Cristo tendo escolhido os apóstolos, e estes, por sua vez, tendo aceitado o Espírito de Cristo, tornaram-se partícipes de Sua missão, qual seja, a de introduzir a humanidade na relação definitiva com o mistério de Deus. Por isso todos os cristãos batizados são também chamados a fazerem, responsavelmente, parte dessa escolha.

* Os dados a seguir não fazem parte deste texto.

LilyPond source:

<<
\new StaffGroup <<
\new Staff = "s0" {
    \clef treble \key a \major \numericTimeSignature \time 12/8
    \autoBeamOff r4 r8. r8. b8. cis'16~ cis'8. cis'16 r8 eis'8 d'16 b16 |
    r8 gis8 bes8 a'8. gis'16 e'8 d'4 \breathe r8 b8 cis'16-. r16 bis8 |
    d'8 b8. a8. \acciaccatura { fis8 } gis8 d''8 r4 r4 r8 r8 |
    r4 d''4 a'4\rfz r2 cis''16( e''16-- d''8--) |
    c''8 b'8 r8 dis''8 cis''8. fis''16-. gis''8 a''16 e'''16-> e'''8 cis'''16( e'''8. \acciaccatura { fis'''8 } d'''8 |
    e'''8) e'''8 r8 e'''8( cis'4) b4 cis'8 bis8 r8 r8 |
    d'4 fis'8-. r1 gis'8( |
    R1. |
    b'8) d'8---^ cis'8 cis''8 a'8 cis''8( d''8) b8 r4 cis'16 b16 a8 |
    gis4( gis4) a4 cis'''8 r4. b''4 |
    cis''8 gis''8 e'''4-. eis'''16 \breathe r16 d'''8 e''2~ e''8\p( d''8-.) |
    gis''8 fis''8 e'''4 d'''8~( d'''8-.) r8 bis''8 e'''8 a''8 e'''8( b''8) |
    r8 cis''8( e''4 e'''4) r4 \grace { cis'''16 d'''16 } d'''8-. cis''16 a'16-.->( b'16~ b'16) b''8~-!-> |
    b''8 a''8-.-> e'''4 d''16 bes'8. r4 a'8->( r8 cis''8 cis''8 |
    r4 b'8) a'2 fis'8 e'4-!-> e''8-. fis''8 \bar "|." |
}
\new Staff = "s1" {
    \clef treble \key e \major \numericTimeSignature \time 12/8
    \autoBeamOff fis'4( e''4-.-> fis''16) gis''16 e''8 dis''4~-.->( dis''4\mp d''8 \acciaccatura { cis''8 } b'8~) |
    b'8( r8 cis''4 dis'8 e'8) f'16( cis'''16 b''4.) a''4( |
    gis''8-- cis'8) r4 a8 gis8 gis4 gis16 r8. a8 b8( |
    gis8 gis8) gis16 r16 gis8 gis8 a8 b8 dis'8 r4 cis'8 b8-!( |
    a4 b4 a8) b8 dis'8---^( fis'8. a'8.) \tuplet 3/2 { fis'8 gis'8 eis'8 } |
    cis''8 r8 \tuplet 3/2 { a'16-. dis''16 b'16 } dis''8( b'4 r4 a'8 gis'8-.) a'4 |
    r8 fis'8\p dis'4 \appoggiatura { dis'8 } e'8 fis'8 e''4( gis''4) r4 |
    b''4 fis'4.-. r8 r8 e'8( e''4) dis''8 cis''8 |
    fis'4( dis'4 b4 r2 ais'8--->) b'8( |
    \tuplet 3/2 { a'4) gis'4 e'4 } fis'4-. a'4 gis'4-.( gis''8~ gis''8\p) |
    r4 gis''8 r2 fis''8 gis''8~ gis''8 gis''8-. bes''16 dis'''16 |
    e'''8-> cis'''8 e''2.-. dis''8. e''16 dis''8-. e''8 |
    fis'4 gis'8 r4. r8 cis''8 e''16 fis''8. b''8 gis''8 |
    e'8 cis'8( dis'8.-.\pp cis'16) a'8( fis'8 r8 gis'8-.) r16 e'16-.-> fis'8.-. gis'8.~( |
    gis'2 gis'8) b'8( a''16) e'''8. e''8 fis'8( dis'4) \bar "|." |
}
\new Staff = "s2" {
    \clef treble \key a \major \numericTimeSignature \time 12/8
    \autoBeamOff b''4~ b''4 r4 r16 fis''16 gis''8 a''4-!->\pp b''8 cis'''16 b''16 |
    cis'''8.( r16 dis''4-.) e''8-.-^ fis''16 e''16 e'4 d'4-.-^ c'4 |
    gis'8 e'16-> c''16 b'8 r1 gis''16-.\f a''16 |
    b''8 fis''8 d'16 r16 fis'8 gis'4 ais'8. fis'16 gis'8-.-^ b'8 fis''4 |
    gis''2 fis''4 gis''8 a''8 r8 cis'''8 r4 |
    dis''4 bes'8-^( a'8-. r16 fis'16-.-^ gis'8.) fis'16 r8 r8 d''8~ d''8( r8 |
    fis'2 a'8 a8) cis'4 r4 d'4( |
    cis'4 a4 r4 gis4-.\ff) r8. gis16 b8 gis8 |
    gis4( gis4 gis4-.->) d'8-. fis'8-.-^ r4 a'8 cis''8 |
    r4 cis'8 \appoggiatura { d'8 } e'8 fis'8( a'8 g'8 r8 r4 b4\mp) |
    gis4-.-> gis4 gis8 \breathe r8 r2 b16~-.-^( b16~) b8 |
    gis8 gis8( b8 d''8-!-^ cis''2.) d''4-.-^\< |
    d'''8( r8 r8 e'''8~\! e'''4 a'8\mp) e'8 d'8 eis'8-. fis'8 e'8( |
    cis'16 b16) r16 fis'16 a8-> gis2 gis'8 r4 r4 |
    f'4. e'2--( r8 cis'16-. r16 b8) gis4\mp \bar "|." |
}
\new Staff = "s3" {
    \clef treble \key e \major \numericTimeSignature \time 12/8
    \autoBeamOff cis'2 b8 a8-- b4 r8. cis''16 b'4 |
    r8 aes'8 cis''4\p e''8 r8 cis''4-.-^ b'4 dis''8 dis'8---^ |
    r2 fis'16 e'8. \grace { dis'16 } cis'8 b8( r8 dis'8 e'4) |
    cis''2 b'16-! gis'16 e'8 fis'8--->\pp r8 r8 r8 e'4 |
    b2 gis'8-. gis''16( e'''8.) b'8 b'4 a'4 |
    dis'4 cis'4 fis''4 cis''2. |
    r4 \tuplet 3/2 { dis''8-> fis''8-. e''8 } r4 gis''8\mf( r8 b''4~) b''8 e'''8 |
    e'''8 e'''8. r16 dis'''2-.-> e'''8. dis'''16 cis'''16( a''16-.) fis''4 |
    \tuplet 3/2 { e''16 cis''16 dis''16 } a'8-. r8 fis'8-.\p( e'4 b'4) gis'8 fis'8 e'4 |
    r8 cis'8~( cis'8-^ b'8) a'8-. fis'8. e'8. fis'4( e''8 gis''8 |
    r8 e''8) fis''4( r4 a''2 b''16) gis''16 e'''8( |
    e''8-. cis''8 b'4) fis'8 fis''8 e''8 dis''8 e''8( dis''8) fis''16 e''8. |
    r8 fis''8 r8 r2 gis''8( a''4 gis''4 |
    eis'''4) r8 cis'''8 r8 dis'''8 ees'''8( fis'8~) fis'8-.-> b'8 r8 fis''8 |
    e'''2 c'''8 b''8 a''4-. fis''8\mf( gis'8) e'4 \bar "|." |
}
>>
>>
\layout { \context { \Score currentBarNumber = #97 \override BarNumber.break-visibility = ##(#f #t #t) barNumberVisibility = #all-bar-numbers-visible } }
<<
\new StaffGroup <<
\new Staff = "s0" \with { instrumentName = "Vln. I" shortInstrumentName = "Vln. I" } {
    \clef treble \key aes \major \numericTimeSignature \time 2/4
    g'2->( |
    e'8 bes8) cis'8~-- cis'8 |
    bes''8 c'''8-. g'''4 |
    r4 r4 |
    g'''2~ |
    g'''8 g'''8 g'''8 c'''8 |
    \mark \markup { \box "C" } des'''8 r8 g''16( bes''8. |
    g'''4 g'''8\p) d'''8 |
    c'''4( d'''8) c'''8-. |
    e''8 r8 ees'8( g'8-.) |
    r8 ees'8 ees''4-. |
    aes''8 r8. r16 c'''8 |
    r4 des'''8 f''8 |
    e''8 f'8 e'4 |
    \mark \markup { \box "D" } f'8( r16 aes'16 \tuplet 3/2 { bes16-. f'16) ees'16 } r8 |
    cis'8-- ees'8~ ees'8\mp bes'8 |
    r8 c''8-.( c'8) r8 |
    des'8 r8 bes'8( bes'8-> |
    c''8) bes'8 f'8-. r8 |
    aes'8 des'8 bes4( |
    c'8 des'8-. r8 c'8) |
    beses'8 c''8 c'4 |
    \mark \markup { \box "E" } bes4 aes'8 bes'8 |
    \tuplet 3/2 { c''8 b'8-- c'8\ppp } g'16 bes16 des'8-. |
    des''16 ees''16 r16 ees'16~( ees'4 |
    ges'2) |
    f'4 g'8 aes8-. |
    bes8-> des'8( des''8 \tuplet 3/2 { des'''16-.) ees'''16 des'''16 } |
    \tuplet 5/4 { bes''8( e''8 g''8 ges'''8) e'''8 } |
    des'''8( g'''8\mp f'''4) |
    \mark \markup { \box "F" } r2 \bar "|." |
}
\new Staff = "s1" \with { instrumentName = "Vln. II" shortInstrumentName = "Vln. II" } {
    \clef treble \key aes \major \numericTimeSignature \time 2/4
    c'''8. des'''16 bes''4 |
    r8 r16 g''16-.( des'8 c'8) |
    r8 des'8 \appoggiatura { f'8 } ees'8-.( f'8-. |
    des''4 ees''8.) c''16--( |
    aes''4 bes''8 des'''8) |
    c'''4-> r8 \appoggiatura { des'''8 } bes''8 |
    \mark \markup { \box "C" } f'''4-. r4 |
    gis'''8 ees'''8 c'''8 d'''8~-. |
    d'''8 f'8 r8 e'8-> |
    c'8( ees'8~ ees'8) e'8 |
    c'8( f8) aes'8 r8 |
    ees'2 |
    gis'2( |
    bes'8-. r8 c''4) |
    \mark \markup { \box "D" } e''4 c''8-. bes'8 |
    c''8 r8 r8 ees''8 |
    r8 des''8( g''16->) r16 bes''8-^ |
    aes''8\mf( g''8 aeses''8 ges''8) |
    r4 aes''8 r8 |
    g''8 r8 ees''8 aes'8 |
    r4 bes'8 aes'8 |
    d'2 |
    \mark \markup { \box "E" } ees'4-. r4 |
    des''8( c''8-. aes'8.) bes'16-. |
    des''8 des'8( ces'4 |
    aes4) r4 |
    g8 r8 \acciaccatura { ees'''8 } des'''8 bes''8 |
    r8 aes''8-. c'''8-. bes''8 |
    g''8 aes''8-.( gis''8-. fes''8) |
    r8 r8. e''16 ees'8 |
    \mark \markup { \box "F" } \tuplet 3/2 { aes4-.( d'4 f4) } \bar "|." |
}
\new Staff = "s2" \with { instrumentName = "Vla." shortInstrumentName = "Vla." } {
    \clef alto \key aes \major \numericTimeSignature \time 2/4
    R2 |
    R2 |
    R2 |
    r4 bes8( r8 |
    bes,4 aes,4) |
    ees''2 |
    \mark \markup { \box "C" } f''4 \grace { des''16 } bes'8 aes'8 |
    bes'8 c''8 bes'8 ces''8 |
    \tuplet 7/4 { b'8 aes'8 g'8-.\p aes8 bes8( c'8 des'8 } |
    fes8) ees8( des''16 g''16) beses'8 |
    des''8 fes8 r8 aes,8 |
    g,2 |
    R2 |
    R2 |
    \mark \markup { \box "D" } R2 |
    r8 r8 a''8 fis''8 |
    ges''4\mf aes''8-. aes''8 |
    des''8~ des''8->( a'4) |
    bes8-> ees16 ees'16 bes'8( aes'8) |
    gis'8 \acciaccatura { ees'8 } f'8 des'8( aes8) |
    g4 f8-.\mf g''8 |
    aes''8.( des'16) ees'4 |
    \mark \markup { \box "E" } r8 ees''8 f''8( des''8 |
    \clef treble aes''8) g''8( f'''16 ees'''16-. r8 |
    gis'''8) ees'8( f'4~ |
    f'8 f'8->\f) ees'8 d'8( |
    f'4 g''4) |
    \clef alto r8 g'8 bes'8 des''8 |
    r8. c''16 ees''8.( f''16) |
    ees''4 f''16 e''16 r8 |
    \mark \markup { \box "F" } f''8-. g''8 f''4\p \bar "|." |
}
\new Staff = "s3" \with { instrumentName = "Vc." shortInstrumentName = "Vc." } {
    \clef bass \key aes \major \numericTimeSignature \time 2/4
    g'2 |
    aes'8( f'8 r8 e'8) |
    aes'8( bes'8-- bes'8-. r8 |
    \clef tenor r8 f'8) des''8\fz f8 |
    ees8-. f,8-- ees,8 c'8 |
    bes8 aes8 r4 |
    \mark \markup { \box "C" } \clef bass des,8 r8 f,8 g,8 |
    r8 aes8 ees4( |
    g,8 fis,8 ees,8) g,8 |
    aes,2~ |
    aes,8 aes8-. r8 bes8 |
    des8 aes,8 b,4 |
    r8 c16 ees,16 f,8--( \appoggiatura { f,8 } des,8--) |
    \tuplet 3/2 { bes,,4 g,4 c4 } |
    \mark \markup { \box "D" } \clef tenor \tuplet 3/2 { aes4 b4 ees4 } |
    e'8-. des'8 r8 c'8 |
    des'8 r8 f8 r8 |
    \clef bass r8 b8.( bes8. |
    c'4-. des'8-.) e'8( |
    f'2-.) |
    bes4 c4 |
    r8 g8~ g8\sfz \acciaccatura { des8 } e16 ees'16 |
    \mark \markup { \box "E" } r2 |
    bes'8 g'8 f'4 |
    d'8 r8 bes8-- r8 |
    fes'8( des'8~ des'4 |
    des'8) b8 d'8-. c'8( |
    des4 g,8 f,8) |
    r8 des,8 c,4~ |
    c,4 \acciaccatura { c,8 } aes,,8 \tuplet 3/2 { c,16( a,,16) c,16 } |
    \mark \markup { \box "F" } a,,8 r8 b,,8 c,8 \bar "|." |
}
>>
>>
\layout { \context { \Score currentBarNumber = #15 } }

Na perspectiva de Lucas, nos Atos dos Apóstolos, a comunidade cristã nasce em Pentecostes com o fogo do Espírito que tudo transforma e tudo renova. Nasce a comunidade que Jesus sonhava. Uma comunidade de irmãos. Lucas narra essa identidade em três sumários (cf. Cf. At 2,42-47; 4,32-35; 5,12-16), sendo o primeiro apresentado como uma conclusão do dia de Pentecostes:

Eram assíduos ao ensino dos Apóstolos, à união fraterna, à fração do pão e às orações. Perante os inumeráveis prodígios e milagres realizados pelos Apóstolos, o temor dominava todos os espíritos. Todos os crentes viviam unidos e possuíam tudo em comum. Vendiam terras e outros bens e distribuíam o dinheiro por todos, de acordo com as necessidades de cada um. Como se tivessem uma só alma, frequentavam diariamente o templo, partiam o pão em suas casas e tomavam o alimento com alegria e simplicidade de coração. Louvavam a Deus e tinham a simpatia de todo o povo. E o Senhor aumentava, todos os dias, o número dos que tinham entrado no caminho da salvação.

At 2,42-47

A Comunidade sonhada pelo próprio Jesus Cristo

A Igreja-mãe de Jerusalém é modelo para as comunidades cristãs de todos os tempos. Nesse sumário, bem como nos outros citados, aparece que todos os crentes “eram um só coração e uma só alma” alegres e concordes, perseverantes na oração e na fraternidade. Na comunhão plena, deixam transparecer não só o sonho de Lucas, mas também o de Jesus. Não é isso que dizia Jesus quando proclamava as bem-aventuranças? Uma fraternidade possível, que respeita as diferenças e a originalidade inscrita no nome de cada um, e, por outro lado, a mútua e cordial acolhida, libertada dos laços do egoísmo e do medo, em que tudo – bens materiais e espirituais – pode ser partilhado em alegre simplicidade (cf. BOSETTI, 2009, p.51-54).

Notas
1) LUCAS, em seu Evangelho, nos apresenta o missionário por excelência: Jesus Cristo. E nos convida a refletirmos sobre as palavras do Papa Francisco em sua Catequese de 16/outubro/2013: “A natureza apostólica implica a missionariedade da Igreja, que é enviada para anunciar o Evangelho a todos”. Jesus, ao se encarnar, recebeu do Espírito Santo sua missão: "O Espírito do Senhor está sobre mim, porque ele me ungiu para que dê a Boa Notícia aos pobres; enviou-me para anunciar a liberdade aos cativos e a visão aos cegos, para pôr em liberdade os oprimidos e para proclamar o ano da graça do Senhor" (Lc 4,18-19). Mais tarde, na solenidade de Pentecostes, Ele transmite Sua missão aos Apóstolos.
Referências
BESEN, José Artulino. Comunhão no Amor. Disponível em https://www.ecclesia.org.br/biblioteca/teologia/matta-el-meskin-comunhao-no-amor16.html - Acesso em 21/maio/2020.
BÍBLIA de Jerusalém. São Paulo: Paulus, 2002.
Bíblia do Peregrino. 3. ed. São Paulo: Paulus, 2017.
BOSETTI, Elena, O Espírito e a Missão nos Atos dos Apóstolos. São Paulo: Paulus, 2009.
CAVACA, Osmar. “Em Cristo”: O princípio fundante da eclesiologia paulina. In: Revista de Cultura Teológica - v. 17 - n. 67 - ABR/JUN 2009.
SHEEN, Fulton. Vida de Cristo. São Paulo: Molakai, 2018.